#### Text excerpt:
Thread: Testpad for itoa()

  1. #76
    Registered User
    Join Date
    Jun 2010
    Posts
    182
    Quote Originally Posted by quzah View Post
    Code:
    void bar( char s[], long l )
    {
        char buf[ BUFSIZ ] = {0};
        char *p = buf, *q = s;
        size_t comma = 0, trail = 0;
        
        sprintf( buf, "%ld", l );
    
        if( *p == '-' )
            *q++ = *p++;
        
        for( trail = strlen( p ) % 3; trail > 0; trail-- )
        {
            *q++ = *p++;
        }
    
        for( comma = strlen( p ) / 3; comma > 0; comma-- )
        {
            *q++ = ',';
            *q++ = *p++;
            *q++ = *p++;
            *q++ = *p++;
        }
    }

    Quzah.
    Hi quzah. Did you test it? how long it is going to take for the
    whole range of integers? Did you see my previous post?

    The use of:
    Code:
        sprintf( buf, "%ld", l );
    makes me think it is going to be quite slow.

    Edit: the simple sprintf() cycle takes:
    Code:
                        Testing version : Sprintf()
                     ------------------------------------
     Testing on Intel Core 2 Duo E6600 2.4 Ghz // IA32
     OS = Windows 7 Ultimate 64 bit  --  Compiler = Pelles C 6.00.4
    
     Testing the numbers from: 0  to  100,000,000
    
     The generating process has taken:  43,633 ms  to perform the whole cycle
    using this code:

    Code:
         for (x = 0; x < times; x++){
             sprintf( buffer, "%ld", x );
         } // end x for
    quite slow indeed for testing 4 billion combinations it is going to take
    more or less 20' by itself.
    Last edited by frktons; 07-13-2010 at 03:38 PM.

  2. #77
    ATH0 quzah's Avatar
    Join Date
    Oct 2001
    Posts
    14,826
    I wasn't doing it for speed. I was just having fun.

    There's also two calls to strlen which could be reduced to one, or you could modify the sprintf line to count its length for you using the n modifier:
    Code:
    sprintf( buf, "%ld%n", l, &length );
    Edit: Your testpad fails to clean the buffer it passes between calls.


    Quzah.
    Last edited by quzah; 07-13-2010 at 03:37 PM.
    Hope is the first step on the road to disappointment.

  3. #78
    Registered User
    Join Date
    Jun 2010
    Posts
    182
    Quote Originally Posted by quzah View Post
    I wasn't doing it for speed. I was just having fun.

    There's also two calls to strlen which could be reduced to one, or you could modify the sprintf line to count its length for you using the n modifier:
    Code:
    sprintf( buf, "%ld%n", l, &length );
    Edit: Your testpad fails to clean the buffer it passes between calls.


    Quzah.
    Good to see that you're having fun. Enjoy.

    The cleaning is supposed to be done inside the function, when
    itoas() will be completed. Or not?
    Last edited by frktons; 07-13-2010 at 03:43 PM.

  4. #79
    ATH0 quzah's Avatar
    Join Date
    Oct 2001
    Posts
    14,826
    Code:
    void itoas( long l, char s[] )
    {
        char buf[ BUFSIZ ] = {0};
        char *p = buf, *q = s;
        size_t comma = 0, trail = 0;
        int len;
        
        sprintf( buf, "%ld%n", l, &len );
    
        if( *p == '-' )

#### Collected data:

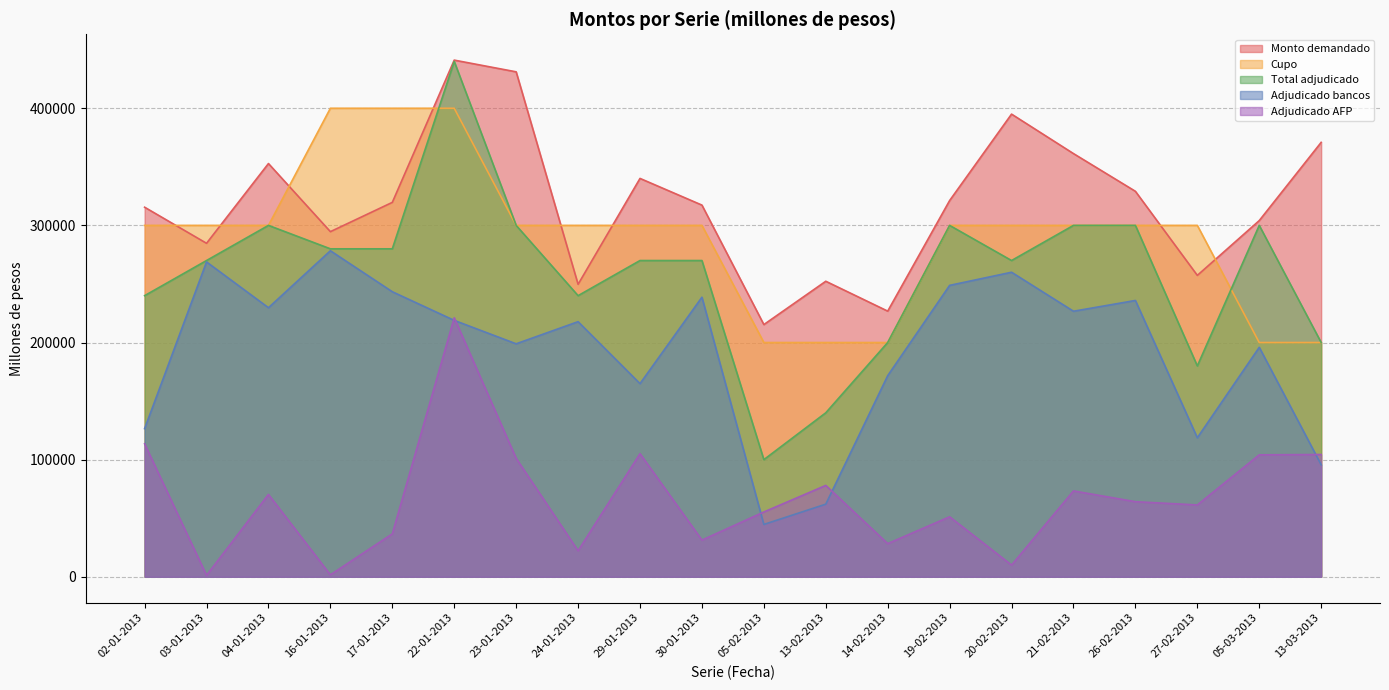

How many values in the Adjudicado AFP series exceed 64100?

9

#### How to complete this task:
Name every variable declared inside the function bar in the forum thread on itoa(). This work does not need the data.

#### Exercise result:
buf, p, q, comma, trail